■ Passage shown:
━━━

The distress and decline of high poverty areas do not remain confined to the central city, but gradually spread out to affect suburban areas as well. Older suburbs-and even some "edge cities"--increasingly find themselves in competition with newer areas of development that can attract more affluent families, retail centers, and jobs. To illustrate: Lakewood, Ohio, Cleveland's oldest suburb, declined in population from 70,000 in 1980 to 60,000 in 1990. Today, nearly ten percent of its residents receive welfare assistance of some kind, and the community is experiencing an increase in teen pregnancies and juvenile crime. Older residents, opposed to increases in property tax rates, have voted down tax levies for the local public schools four times since 1993, resulting in an anticipated million-dollar deficit for the 1995-96 school year.22

Central city decline is also a problem for us all because it can paralyze metropolitan growth and development.23 Streets full of potholes, boarded-up buildings, failing public services, poorly educated workers, homeless people camped out in public parks, and high crime rates all damage the image and economic viability of a central city and, by extension, the entire metropolitan region. These problems translate into high costs and risks in the minds of business managers looking for places to locate, and the flow of new capital slows to a trickle.

━━━

■ Data for analysis:
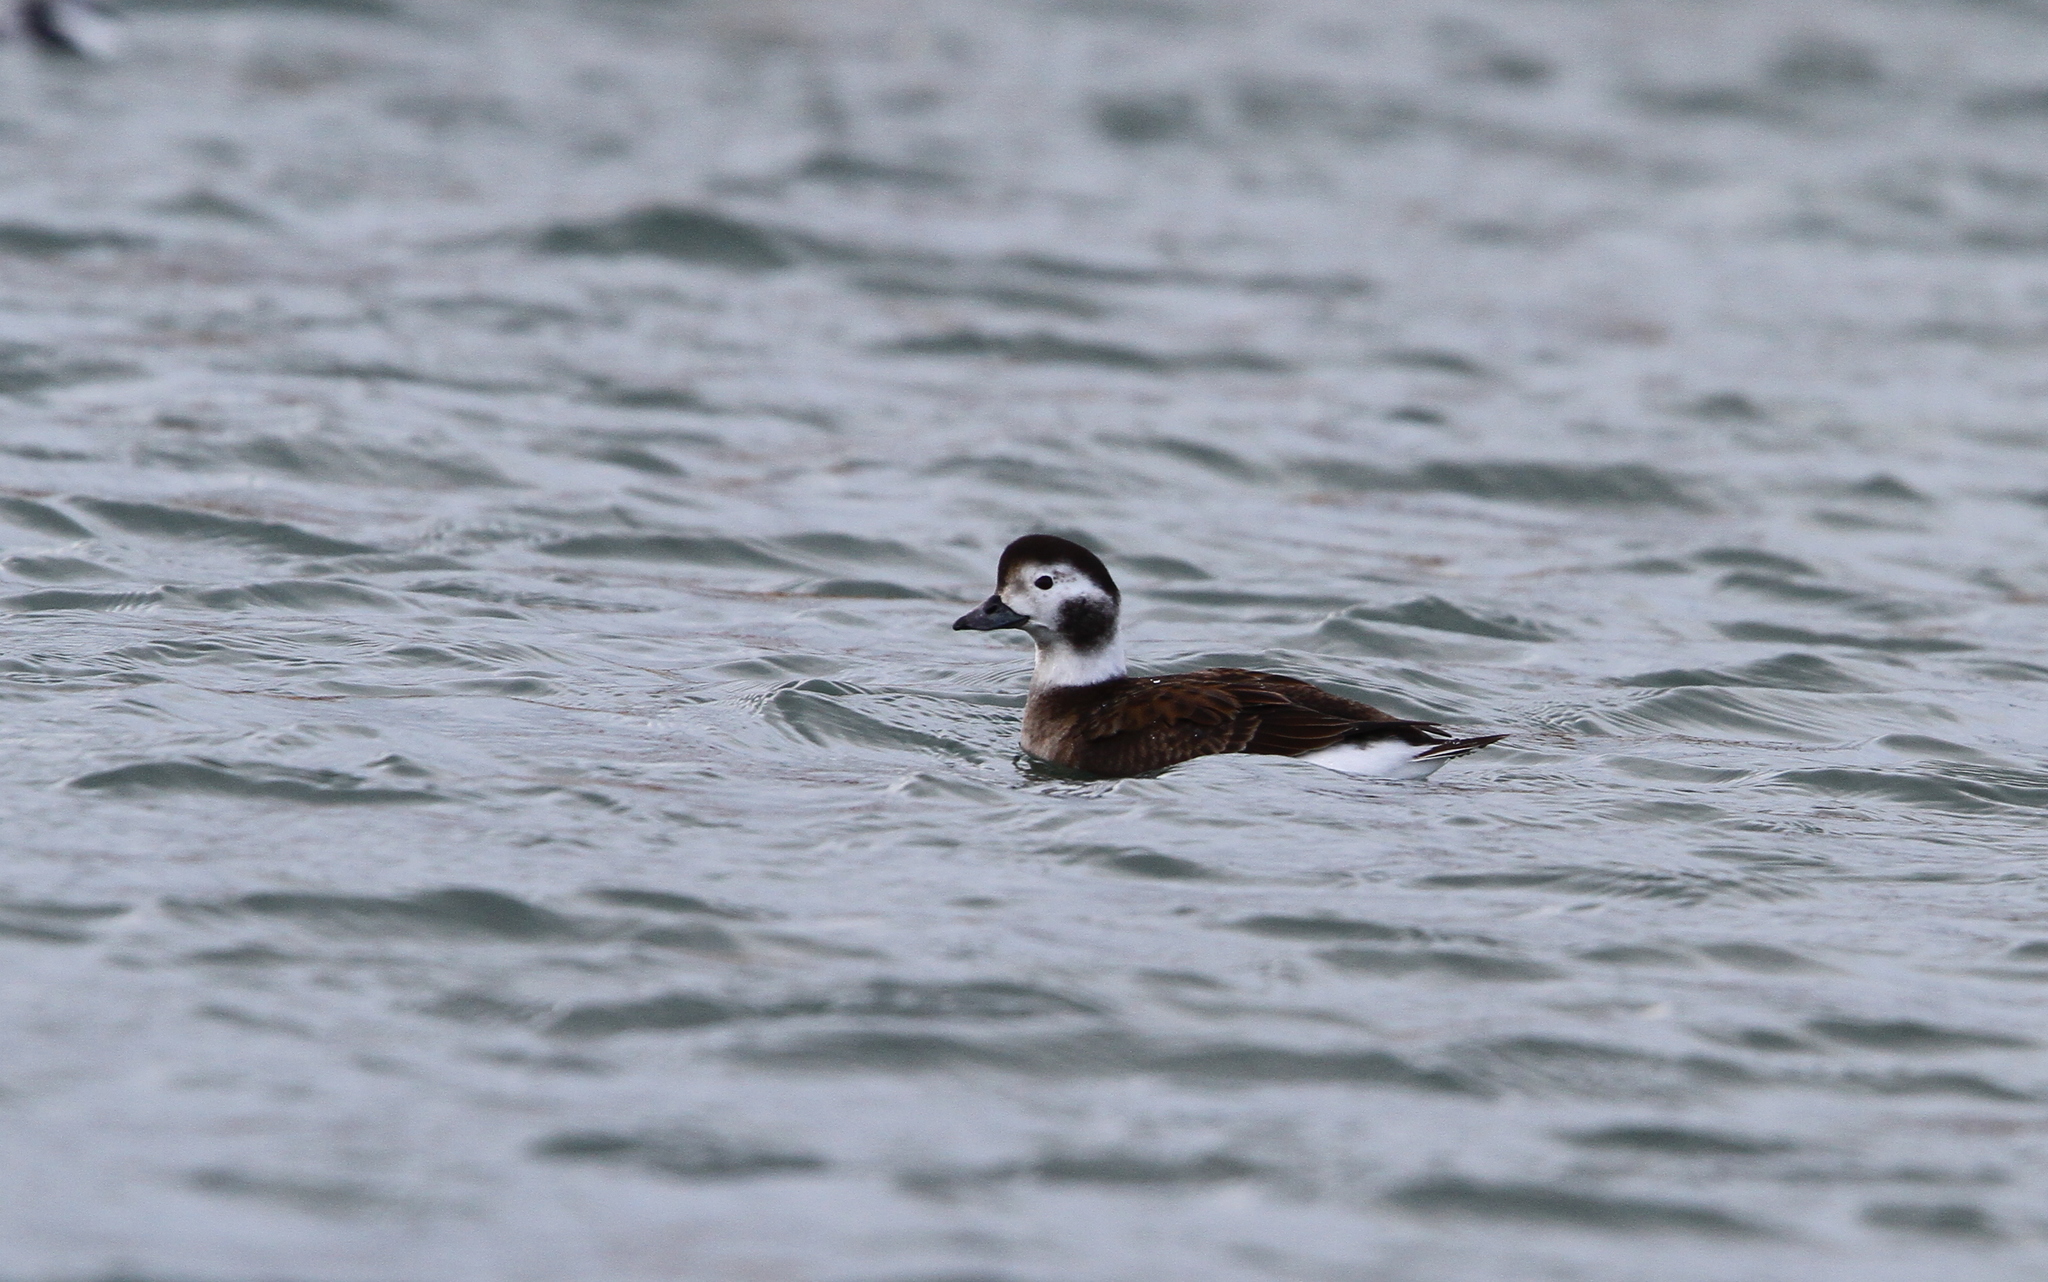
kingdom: Animalia
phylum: Chordata
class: Aves
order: Anseriformes
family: Anatidae
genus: Clangula
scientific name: Clangula hyemalis
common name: Long-tailed duck
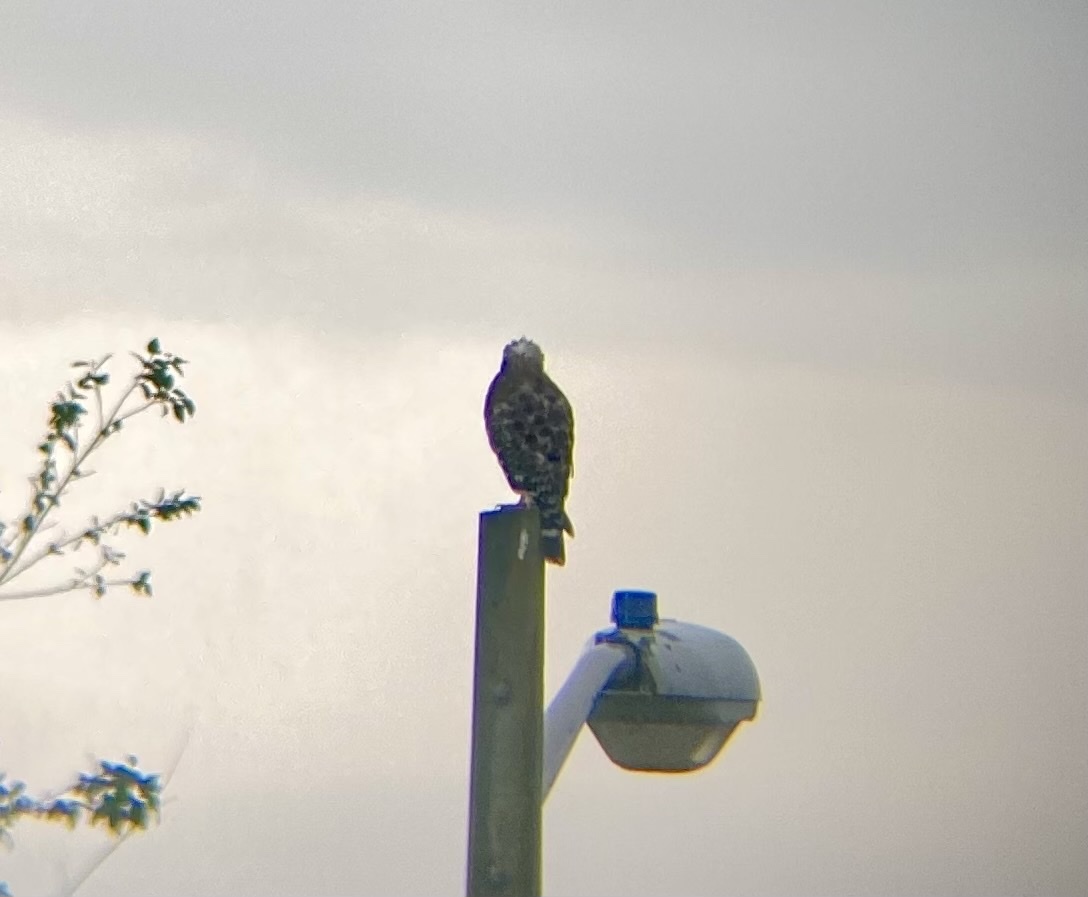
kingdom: Animalia
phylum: Chordata
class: Aves
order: Accipitriformes
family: Accipitridae
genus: Buteo
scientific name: Buteo lineatus
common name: Red-shouldered hawk
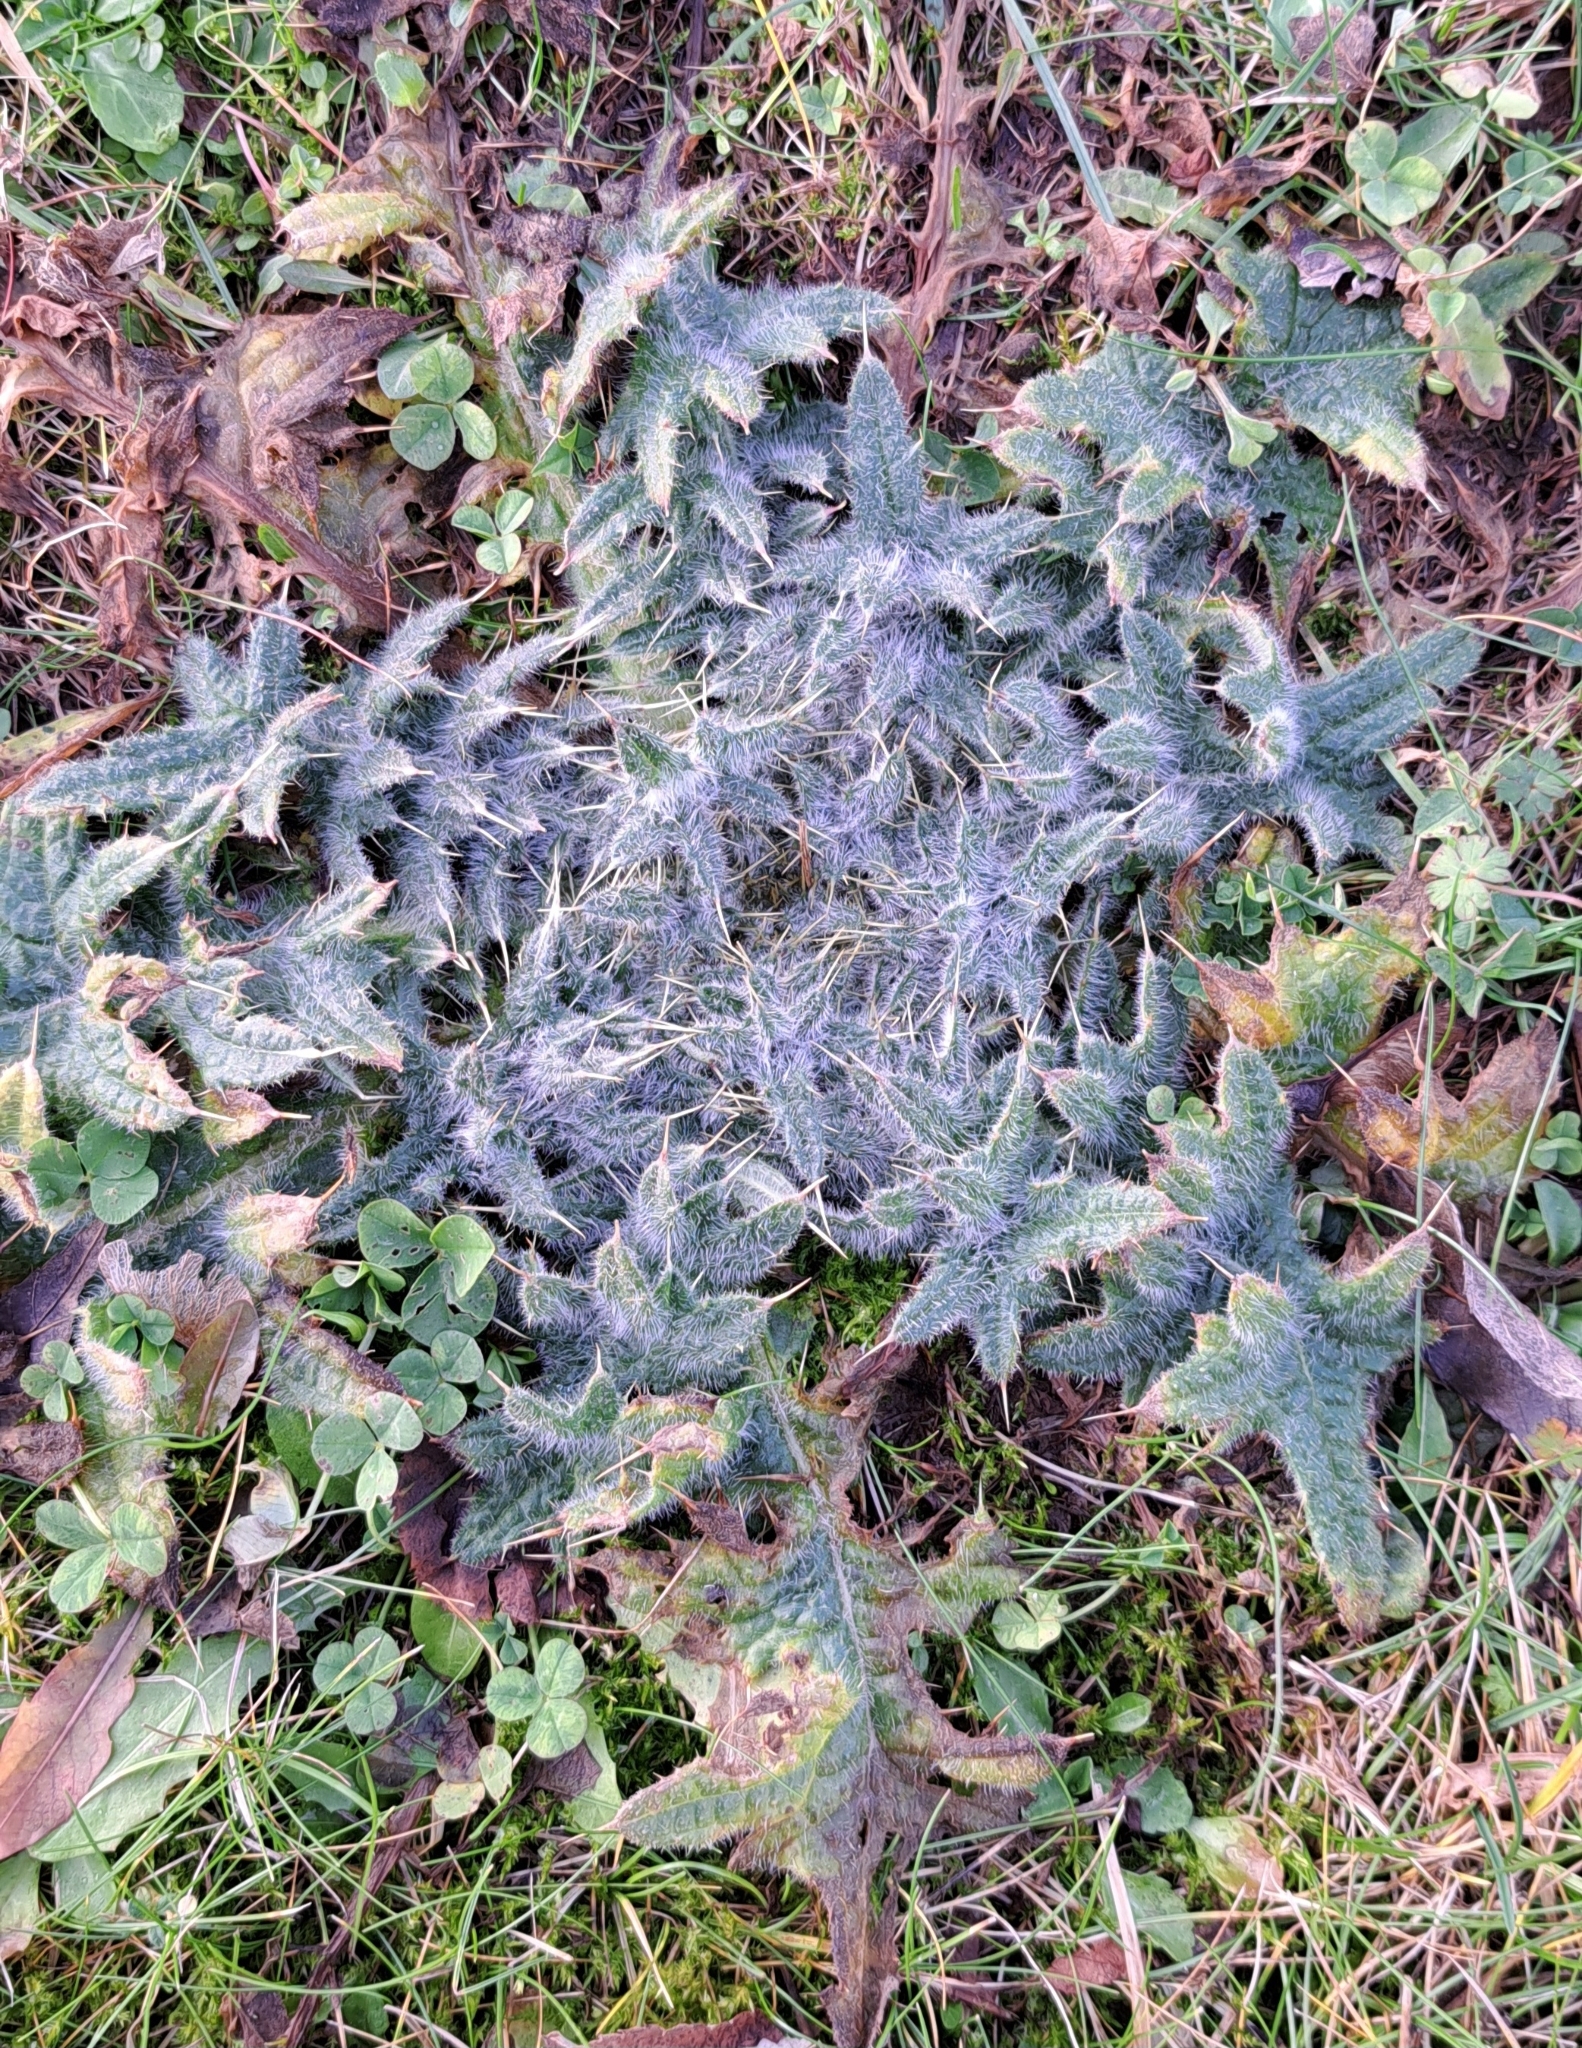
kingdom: Plantae
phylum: Tracheophyta
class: Magnoliopsida
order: Asterales
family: Asteraceae
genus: Cirsium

━━━

■ Problems and tasks:
- 1) In the passage on urban decline, retype the text between "Central city decline" and "to a trickle.", inclusive.
- 2) According to the passage on urban decline, why does Lakewood expect a million-dollar deficit for its public schools in the 1995-96 school year?
You won't need the rows for any of this.

■ Task-by-task solutions:
- 1)
Central city decline is also a problem for us all because it can paralyze metropolitan growth and development.23 Streets full of potholes, boarded-up buildings, failing public services, poorly educated workers, homeless people camped out in public parks, and high crime rates all damage the image and economic viability of a central city and, by extension, the entire metropolitan region. These problems translate into high costs and risks in the minds of business managers looking for places to locate, and the flow of new capital slows to a trickle.

- 2) Older residents who were against higher property tax rates voted down tax levies for the local public schools four times since 1993. That is what led to the expected deficit.